Have you heard about the rescue society in New England? They were formed to build and run a lighthouse to steer ships away from the rocks. Long hours of training in rescue techniques followed. Members were dispatched in rescue boats whenever a storm would push a ship past the lighthouse onto the rocks. But across the years, as the ships steered by more successfully, their meetings became social gatherings and self-help classes. Instead of being a lighthouse to rescue those who were lost, their goal became fellowship and fulfillment of the membership. One night when a fierce storm drove a ship onto the rocks, they discovered that they no longer had the capacity to effectively rescue. Their boats in disrepair, their members untrained and out of shape, they stood and watched helplessly as the ship wrecked and its crew drowned.
When churches become more concerned with meeting the needs of members, we become deceived about what God formed us to do and be. Our communities and the people around us are experiencing one shipwreck after another, and we are no longer equipped to do much rescuing. Why would a drowning victim wander into my church looking for help if that person knows nothing about what happens there? And how can our members become rescuers if they are sitting in church “waiting to be fed”?
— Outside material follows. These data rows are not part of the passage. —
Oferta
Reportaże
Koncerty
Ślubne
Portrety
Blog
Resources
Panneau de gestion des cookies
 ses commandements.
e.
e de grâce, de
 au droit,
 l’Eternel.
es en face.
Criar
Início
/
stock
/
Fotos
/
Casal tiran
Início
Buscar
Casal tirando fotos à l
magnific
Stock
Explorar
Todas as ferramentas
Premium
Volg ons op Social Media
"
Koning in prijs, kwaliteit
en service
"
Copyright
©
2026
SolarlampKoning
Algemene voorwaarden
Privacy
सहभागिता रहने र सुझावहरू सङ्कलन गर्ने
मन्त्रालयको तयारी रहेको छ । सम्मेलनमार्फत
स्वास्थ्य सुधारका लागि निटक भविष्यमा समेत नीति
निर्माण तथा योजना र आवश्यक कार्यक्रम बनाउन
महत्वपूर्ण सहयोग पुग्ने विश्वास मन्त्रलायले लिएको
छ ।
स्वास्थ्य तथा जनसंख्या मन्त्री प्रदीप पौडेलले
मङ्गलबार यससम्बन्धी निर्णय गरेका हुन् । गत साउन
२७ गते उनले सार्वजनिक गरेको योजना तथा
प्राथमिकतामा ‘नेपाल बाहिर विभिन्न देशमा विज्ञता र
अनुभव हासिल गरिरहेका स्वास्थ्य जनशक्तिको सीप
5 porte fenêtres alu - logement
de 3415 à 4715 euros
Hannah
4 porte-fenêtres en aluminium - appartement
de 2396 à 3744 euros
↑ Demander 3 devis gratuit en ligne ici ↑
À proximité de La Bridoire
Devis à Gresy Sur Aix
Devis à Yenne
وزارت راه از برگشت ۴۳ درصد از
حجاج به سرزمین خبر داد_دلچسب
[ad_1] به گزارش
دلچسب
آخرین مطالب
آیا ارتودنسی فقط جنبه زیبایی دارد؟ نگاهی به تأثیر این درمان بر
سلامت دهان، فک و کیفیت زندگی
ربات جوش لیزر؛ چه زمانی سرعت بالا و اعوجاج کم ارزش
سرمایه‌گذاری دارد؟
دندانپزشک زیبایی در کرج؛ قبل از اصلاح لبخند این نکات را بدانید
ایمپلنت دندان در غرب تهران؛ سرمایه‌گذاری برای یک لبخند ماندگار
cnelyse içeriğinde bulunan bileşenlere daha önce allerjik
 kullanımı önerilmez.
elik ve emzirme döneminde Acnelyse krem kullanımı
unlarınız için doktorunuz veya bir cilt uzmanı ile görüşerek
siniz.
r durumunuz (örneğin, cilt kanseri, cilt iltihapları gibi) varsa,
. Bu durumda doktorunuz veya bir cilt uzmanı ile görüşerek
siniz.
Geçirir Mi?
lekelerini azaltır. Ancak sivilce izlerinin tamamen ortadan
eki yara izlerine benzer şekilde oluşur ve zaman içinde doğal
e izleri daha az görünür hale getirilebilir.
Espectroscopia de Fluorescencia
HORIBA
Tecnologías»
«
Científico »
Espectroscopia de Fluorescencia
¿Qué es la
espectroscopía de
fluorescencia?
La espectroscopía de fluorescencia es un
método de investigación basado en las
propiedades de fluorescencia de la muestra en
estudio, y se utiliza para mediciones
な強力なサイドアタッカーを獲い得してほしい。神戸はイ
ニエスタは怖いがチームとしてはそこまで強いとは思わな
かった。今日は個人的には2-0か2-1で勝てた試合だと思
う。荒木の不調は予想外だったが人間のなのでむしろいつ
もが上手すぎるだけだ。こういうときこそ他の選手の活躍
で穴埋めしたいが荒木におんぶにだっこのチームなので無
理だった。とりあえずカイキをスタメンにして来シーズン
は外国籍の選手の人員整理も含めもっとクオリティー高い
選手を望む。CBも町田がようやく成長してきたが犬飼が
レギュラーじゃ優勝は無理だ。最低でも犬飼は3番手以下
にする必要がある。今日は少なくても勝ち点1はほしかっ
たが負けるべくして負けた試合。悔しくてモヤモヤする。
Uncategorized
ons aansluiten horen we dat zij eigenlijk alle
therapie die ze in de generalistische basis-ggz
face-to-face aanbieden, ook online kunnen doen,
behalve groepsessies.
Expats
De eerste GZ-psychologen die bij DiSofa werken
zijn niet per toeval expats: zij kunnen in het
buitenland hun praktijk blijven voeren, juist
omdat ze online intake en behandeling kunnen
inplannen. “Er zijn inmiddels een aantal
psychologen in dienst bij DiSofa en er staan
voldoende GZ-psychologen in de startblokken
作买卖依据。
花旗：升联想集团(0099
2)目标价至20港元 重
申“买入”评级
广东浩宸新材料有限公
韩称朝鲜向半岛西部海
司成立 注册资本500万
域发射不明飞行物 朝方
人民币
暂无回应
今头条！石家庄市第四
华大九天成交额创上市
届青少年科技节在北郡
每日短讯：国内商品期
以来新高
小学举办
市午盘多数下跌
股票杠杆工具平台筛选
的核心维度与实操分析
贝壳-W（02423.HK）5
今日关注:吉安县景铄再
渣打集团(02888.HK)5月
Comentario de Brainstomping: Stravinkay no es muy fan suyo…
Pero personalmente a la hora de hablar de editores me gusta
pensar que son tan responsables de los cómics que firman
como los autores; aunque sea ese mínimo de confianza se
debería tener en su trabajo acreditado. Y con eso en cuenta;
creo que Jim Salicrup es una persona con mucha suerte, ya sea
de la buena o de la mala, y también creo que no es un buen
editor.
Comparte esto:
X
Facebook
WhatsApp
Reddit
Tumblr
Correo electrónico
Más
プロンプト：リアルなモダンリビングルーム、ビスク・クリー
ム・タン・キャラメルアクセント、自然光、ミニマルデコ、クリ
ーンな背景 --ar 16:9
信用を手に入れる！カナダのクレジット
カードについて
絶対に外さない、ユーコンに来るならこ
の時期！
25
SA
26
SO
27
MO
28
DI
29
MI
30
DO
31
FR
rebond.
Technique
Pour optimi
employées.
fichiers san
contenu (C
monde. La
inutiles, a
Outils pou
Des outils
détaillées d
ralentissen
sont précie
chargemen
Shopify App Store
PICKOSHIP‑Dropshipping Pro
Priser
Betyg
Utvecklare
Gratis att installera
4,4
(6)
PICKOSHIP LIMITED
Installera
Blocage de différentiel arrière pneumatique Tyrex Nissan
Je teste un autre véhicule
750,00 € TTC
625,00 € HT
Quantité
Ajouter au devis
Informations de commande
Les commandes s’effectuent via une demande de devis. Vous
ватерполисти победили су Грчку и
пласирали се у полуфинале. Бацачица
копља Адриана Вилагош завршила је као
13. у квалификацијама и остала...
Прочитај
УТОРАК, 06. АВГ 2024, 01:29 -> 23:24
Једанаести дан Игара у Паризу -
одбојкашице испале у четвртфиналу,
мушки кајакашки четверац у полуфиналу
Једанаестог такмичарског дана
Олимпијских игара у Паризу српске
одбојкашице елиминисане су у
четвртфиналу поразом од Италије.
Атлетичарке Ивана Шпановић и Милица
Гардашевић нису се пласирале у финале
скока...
We too often suppose that all of our church activities and meetings are leading our members to become effective disciples. We want to think that our softball teams, music groups, men’s and ladies’ groups, senior adult luncheons, children’s activities, and on and on, are training the rescue society to rescue the world with the gospel of Christ. Under close scrutiny, though, we may find that the purpose of all these activities is primarily fellowship and fulfillment of the membership. No wonder that some have become proponents of starting churches with nothing more than a worship service and a few home groups to avoid the trap of institutionalism. That strategy works in some settings, but it is not my intent here.
This is not a call to abandon the church and its groups and activities that we know and love. God has ordained his church as the bride of Christ. Though local churches may close their doors, God’s church will triumph just as he has promised in his Word. So we must re-dream and re-structure the church to become once again the rescue society God created us to be. Our worship ministry programs must form an intentional process to equip and lead members to become worshipers on mission—disciples who are actively engaged everyday leading others to become disciples. Most of us would agree that this process begins with worship focused on glorifying God that engages each of us personally in discipleship and mission.
What do you believe should be the next step to growing disciples and taking them on mission in your community?